Cuando voy al cine, al teatro, y alguna cosa me gusta mucho, siento que debo proteger mi frágil alegría de las insidiosas miradas ajenas. Hay un placer culposo que surge del libre y arbitrario ejercicio del gusto, que es capaz de rendir randómica pleitesía a Purcell y desdeñar impunemente a Haendel, o viceversa, y porque sí. De fascinarse ante la habilidad seca y dura de un Riquelme y castigar el vano zigzagueo de un Messi (si es que el uno es seco y el otro vano y zigzagueante). Consciente de esta culpa, creeré automáticamente en todo argumento en contra de lo que hace segundos me gustaba con pasión. Un comentario de alguien sentado al lado puede envenenar una canción que me había encantado. Un “¡Qué cursi!” alcanza para que me dé cuenta de que siempre es el otro el que tiene razón. ¿Y por qué esta influencia nunca funciona al revés? ¿Por qué si la cosa me parece una bazofia no hay nada que se pueda decir a mis costados que mejore mi impresión?
Laurie Anderson vino a dar un par de conciertos memorables y a demostrar que es una sobreviviente, una rara avis de un país donde lo masivo y el éxito son la norma. El concierto me encantó. Su espesa y parca monotonía, sus ya clásicas distorsiones electrónicas, sus textos sintéticos y filosos. Y sin embargo, ¿por qué me deprimo cuando veo que el público actúa de público, cuando exagera reacciones para que el artista iluminado (y luminoso) se vaya diciendo: “Qué bien me entienden en la Argentina, cómo me quisieron, qué pueblo tan simpático”?
Laurie habla desde las tripas de un imperio americano en estado de putrefacción. Si viene a dar un mensaje, éste es poco celebrable. Como Michael Moore, como Wallace Shawn, como Sean Penn, Laurie Anderson parece alistarse en la saludable nómina de artistas bajo estado de sitio.

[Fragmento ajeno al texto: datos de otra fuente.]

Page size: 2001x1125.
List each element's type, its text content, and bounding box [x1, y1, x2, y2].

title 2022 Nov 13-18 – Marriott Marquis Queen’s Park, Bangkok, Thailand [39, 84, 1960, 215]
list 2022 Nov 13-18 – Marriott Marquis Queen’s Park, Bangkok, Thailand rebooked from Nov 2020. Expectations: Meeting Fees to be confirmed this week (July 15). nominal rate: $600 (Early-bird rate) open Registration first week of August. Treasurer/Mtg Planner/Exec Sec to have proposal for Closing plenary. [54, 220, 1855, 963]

Tienen razón en criticar y en prestar su arte a una causa que se les torna urgencia. Todos haríamos lo mismo con un pasaporte de la gestión Bush en el bolsillo. Sin embargo, los yanquis, cuando critican lo que para el resto del mundo es bastante evidente, ¡se parecen tanto a sí mismos! El público masivo (que todo lo despersonaliza en favor de los extremos) sólo ayuda a resaltar la ingenuidad de estos mensajes, y los pone por delante del fantástico misterio que nos toca como seres únicos e individuales. Cada pequeño matiz, cada hallazgo genial de la muy genial Laurie Anderson se me diluía tras una cortina de aplausos y adhesiones, todos bien dispuestos a castigar el ilegítimo liderazgo moral de los Estados Unidos. En la soledad de la sala llena, de pronto, pensé: ¿y a mí qué me importan los Estados Unidos? En esa epifanía musical temí lo peor: que la Argentina se vuelva imperio, y que nuestros puntos de vista sobre Menem, sobre Kirchner, sobre el campo argentino, sean celebrados a manos llenas por espectadores y fanáticos que conozcan los nombres de nuestros diputados y senadores. O que los deduzcan sin mucho esfuerzo.
No son éstos buenos tiempos para pretender que haya acuerdo. Ni social, ni estético, ni nada.